Had the CBP officer merely skimmed the notebook and returned it to Levy without copying it, we have no doubt that the inspection would have been routine. Cf. United States v. Arnold, 533 F.3d 1003, 1009 (9th Cir.2008) (holding border search of an electronic device permissible even without reasonable suspicion where “CBP officers simply had [the traveler] boot [the laptop] up, and looked at what [he] had inside”). Whether searching and copying the notebook here constitutes a “routine” border search that could be conducted without reasonable suspicion is somewhat more debatable. But for now we avoid resolving that question because the rec­ord of the Government’s criminal investigation of Levy prior to the inspection of his notebook supports the District Court’s ruling that the inspection was justified by reasonable suspicion [emphasis added].

[What Is the Level of Suspicion Required?]

The Supreme Court has instructed that “the level of suspicion the [reasonable suspicion] standard requires is considerably less than proof of wrongdoing by a preponderance of the evidence, and obviously less than is necessary for probable cause.” Navarette v. California, __U.S. __, 134 S.Ct. 1683, 1687, 188 L.Ed.2d 680 (2014) (quotation marks omitted). Reasonable suspicion requires only “a particularized and objective basis for suspecting the particular person stopped of criminal activity.” Id. (quotation marks omitted) [emphasis added].

[The CBP’s Officer’s Level of Suspicion]

The CBP officer had such a basis in this case.

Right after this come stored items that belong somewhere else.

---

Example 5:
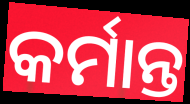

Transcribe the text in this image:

କର୍ମାନ୍ତ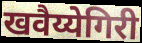
खवैय्येगिरी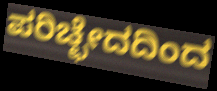
ಪರಿಚ್ಛೇದದಿಂದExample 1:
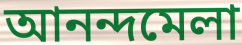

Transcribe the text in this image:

Although Levy disputes this conclusion, a review of the allegations in the initial underlying indictment against Levy (filed within days of the search) and the allegations in the subsequent, superseding indictment confirm that the search was justified by the CBP officer’s reasonable suspicion of Levy’s ongoing criminal participation in securities fraud schemes. In fact, the level of suspicion was so high that Levy himself was aware of his status as a target of an ongoing federal investigation even prior to arriving at the airport, and his lawyer previously had contacted federal prosecutors about the investigation.

[The CBP Officer Could Rely on Information Provided by the DEA]

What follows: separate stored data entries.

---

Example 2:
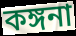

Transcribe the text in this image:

কঙ্গনা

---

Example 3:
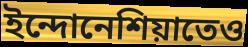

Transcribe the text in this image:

ইন্দোনেশিয়াতেও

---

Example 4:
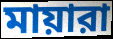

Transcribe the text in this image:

মায়ারা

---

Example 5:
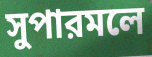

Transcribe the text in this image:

সুপারমলেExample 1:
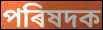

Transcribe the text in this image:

পৰিষদক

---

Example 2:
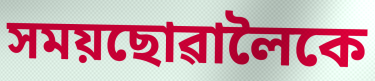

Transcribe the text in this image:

সময়ছোৱালৈকে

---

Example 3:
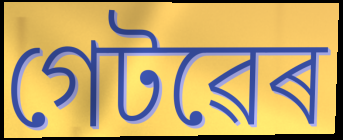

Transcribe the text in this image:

গেটৱেৰ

We also conclude that the CBP officer was entitled to rely on information provided by the DEA task force to justify the border search in this case. Official interagency collaboration, even (and perhaps especially) at the border, is to be commended, not condemned. Whether a Customs official’s reasonable suspicion arises entirely from her own investigation or is prompted by another federal agency is irrelevant to the validity of a border search, which we have held “does not depend on whether it is prompted by a criminal investigative motive.” United States v. Irving, 452 F.3d 110, 123 (2d Cir.2006)

***

[CBP Officers Are Permitted to Search and Review Documents & Items]

Levy argues that border searches conducted by the CBP, even at the prompting of another federal agency, should at least be confined to crimes that a statute or regulation spe­cifically authorizes CBP to investigate. We recognize that CBP officers focus primarily on contraband, dutiable merchandise, immigration fraud, and terrorism. See United States v. Flores-Montano, 541 U.S. 149, 153, 124 S.Ct. 1582, 158 L.Ed.2d 311 (2004); Tabbaa, 509 F.3d at 93. But (like other federal law enforcement officers) CBP officers are neither expected nor required to ignore tangible or documentary evidence of a federal crime. They have the authority to search and review a traveler’s documents and other items at the border when they reasonably suspect that the traveler is engaged in criminal activity, even if the crime falls outside the primary scope of their official duties.

My Thoughts

  • The next time that we have a border-search-at-an-international-airport case, it appears that we should begin our analysis of the search issue by first determining whether the search is a routine or non-routine search. If it is a non-routine search then we turn to an analysis of what the officers’ level of suspicion was.
  • If we have a Levy-type client, then the odds are stacked against him because of the officer’s knowledge of his alleged criminal conduct. If, however, our client is a Waldo Snerd-type—whom the officers have never heard of—then there is a possibility that we might prevail on a non-routine search argument.